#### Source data
——————
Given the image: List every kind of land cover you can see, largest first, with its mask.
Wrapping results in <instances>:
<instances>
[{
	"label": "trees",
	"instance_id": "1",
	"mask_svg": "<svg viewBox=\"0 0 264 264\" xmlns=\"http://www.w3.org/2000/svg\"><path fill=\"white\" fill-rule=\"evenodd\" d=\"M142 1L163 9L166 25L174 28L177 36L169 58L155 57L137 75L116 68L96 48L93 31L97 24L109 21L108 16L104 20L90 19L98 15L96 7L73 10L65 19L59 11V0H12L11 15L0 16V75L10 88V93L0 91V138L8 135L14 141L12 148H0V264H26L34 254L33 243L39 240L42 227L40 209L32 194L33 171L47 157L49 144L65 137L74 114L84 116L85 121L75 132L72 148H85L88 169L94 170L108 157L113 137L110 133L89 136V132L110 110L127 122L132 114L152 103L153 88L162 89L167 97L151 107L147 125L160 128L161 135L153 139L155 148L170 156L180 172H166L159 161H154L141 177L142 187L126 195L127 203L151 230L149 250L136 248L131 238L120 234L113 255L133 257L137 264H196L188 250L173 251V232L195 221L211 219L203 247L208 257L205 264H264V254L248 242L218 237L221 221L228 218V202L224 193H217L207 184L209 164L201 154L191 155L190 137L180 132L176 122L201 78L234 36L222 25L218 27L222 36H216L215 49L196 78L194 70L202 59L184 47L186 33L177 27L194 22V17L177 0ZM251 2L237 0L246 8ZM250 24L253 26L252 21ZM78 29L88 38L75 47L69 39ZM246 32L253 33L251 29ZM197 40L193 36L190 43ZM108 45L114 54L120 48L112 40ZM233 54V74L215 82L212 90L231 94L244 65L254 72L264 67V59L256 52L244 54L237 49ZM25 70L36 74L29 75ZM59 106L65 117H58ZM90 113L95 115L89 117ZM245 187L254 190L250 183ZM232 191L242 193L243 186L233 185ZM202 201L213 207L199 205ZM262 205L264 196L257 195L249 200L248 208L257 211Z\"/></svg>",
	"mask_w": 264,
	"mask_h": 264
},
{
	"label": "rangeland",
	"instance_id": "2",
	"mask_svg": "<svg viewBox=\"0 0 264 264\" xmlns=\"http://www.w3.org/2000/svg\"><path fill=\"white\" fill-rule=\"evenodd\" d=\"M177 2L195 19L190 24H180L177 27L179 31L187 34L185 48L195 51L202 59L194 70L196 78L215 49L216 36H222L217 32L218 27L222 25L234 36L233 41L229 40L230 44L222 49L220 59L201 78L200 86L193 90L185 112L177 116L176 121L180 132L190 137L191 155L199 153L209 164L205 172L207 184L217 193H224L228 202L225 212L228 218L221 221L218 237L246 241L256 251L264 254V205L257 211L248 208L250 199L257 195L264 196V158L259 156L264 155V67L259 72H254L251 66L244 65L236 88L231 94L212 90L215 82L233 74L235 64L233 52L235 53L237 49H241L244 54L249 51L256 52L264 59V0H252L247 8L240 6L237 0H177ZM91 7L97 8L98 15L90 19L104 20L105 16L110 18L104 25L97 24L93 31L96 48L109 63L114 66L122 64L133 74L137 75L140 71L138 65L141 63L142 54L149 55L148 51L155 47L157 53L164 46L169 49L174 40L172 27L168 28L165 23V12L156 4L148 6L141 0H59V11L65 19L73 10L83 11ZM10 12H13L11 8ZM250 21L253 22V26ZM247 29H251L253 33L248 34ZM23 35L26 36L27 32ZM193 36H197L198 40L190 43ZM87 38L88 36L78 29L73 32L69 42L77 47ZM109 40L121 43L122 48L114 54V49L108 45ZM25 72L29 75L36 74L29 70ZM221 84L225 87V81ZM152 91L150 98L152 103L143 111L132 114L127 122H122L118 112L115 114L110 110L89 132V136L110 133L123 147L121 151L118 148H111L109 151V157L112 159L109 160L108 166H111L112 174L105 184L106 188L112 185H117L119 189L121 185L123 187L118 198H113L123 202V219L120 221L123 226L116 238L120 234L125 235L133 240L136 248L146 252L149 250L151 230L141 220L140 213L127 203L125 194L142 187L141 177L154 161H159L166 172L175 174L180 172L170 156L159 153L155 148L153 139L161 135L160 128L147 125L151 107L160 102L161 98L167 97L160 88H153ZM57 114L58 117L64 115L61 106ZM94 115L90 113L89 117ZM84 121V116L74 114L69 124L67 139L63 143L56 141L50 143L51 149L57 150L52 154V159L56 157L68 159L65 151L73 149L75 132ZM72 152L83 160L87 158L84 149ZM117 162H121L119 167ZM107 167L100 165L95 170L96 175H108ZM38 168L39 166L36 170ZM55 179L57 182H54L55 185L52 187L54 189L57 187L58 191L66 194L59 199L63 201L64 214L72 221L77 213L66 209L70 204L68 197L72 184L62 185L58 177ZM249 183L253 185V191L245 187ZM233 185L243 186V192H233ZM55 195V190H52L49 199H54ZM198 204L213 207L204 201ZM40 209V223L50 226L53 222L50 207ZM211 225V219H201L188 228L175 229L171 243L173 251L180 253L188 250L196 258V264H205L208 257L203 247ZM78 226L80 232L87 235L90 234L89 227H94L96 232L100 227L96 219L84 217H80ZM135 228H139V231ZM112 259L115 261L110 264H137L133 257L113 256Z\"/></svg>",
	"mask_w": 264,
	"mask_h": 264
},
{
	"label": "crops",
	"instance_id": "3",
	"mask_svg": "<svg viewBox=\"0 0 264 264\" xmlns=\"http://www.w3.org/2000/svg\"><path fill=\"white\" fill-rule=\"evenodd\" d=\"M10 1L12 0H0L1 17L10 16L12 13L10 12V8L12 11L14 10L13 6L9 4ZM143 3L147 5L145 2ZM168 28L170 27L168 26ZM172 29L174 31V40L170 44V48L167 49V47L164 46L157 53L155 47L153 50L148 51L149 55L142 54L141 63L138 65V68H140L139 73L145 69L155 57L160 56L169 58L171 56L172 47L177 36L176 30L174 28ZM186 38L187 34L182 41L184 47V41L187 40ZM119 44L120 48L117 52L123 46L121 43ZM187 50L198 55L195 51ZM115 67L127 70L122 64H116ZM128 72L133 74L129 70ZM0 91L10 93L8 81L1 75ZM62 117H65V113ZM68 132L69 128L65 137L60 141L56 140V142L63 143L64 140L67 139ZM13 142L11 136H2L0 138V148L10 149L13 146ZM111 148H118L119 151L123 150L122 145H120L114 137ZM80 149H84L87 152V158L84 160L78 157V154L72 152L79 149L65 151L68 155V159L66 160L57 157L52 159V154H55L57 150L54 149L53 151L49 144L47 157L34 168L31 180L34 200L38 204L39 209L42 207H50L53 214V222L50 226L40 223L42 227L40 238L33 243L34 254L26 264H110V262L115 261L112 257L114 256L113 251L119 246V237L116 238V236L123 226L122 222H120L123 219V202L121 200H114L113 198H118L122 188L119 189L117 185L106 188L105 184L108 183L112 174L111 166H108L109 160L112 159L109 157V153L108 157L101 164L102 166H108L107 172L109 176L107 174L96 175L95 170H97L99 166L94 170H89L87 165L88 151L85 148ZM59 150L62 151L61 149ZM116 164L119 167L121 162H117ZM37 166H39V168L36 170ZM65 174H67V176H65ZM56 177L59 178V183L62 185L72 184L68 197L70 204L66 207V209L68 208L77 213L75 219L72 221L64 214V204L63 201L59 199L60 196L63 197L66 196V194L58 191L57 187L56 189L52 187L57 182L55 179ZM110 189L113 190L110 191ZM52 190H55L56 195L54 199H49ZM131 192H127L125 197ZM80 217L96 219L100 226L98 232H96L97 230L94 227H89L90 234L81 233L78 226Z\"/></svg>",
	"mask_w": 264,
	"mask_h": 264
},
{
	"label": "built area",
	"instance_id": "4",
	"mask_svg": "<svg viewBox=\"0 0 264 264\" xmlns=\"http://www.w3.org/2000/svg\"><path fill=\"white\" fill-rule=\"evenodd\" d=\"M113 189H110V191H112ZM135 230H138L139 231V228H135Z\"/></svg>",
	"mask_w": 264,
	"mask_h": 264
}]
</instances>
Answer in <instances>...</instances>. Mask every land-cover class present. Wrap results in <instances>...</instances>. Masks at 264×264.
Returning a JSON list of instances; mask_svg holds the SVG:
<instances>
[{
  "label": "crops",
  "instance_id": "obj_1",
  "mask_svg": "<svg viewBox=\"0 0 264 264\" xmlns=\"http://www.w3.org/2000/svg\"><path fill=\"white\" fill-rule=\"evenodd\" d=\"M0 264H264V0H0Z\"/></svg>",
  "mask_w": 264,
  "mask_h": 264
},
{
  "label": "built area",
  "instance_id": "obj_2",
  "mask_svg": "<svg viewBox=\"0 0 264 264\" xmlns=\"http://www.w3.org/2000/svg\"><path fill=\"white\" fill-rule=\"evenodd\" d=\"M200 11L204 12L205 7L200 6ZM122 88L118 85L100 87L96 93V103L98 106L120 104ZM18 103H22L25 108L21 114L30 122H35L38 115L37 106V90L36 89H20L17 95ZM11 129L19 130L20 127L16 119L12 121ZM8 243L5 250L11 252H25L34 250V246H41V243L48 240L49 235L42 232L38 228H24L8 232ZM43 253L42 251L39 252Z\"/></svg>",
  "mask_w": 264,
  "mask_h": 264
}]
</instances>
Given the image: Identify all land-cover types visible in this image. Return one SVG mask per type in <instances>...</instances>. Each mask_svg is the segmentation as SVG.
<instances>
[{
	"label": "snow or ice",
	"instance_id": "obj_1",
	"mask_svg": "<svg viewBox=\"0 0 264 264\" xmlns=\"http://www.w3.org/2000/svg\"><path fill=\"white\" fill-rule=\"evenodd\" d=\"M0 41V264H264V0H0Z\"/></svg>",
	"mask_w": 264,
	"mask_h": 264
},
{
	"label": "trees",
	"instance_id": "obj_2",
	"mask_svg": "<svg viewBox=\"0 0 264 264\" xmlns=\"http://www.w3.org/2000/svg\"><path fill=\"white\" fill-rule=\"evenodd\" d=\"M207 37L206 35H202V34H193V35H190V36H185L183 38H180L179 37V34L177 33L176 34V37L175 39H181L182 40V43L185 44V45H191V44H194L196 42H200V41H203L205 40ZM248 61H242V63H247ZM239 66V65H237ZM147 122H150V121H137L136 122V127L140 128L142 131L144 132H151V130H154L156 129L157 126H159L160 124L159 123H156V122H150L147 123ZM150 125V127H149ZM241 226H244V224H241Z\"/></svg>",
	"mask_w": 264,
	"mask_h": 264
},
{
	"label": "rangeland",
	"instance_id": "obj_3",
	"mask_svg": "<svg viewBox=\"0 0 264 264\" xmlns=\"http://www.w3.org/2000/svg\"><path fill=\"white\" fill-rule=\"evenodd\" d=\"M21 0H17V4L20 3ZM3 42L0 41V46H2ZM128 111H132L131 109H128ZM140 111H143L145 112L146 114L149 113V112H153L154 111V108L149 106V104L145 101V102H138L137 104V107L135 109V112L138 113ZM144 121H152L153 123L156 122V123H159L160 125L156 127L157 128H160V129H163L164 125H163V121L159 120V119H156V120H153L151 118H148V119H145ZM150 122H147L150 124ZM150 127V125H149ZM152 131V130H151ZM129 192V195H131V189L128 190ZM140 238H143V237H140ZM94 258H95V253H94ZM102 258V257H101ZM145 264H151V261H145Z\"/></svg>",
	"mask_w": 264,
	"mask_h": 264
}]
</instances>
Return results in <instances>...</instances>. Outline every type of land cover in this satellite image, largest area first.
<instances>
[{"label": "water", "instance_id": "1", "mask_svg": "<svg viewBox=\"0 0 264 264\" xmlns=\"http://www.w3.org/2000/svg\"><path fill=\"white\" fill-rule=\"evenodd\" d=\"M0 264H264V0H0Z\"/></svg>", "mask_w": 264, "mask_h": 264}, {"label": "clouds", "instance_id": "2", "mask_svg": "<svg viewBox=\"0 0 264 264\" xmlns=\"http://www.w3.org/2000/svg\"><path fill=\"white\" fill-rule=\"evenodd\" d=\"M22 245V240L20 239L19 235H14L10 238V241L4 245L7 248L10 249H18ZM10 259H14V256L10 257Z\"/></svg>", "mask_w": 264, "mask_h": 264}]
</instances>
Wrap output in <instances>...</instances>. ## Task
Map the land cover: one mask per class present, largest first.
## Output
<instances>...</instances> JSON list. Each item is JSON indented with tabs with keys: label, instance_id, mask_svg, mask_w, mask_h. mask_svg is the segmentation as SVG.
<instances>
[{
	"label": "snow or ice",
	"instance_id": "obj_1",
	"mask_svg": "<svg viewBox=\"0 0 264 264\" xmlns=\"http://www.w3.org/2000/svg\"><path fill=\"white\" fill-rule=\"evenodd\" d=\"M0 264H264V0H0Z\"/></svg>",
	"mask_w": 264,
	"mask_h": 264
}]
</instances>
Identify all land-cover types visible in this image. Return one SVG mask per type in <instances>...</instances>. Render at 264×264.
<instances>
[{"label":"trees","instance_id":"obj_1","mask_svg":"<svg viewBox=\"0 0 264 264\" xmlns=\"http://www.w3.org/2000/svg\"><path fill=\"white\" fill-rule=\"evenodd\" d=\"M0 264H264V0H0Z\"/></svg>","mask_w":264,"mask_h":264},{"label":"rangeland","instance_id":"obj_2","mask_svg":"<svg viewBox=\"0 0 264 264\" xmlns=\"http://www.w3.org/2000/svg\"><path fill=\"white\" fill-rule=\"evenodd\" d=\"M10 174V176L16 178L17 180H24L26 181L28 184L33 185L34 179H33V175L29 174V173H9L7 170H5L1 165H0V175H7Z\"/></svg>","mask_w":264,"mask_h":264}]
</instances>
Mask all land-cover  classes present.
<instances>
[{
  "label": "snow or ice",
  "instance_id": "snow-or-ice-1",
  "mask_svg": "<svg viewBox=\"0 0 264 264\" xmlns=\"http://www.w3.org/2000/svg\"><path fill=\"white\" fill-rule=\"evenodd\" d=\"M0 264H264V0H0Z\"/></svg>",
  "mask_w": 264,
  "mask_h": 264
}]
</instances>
——————
#### Exercise requirements
Find each line in the material above that contains the word "this", and copy those lines.

#### Result of the exercise
Given the image: Identify all land-cover types visible in this image. Return one SVG mask per type in <instances>...</instances>. Each mask_svg is the segmentation as SVG.
Return results in <instances>...</instances>. Outline every type of land cover in this satellite image, largest area first.
Identify all land-cover types visible in this image. Return one SVG mask per type in <instances>...</instances>. Render at 264×264.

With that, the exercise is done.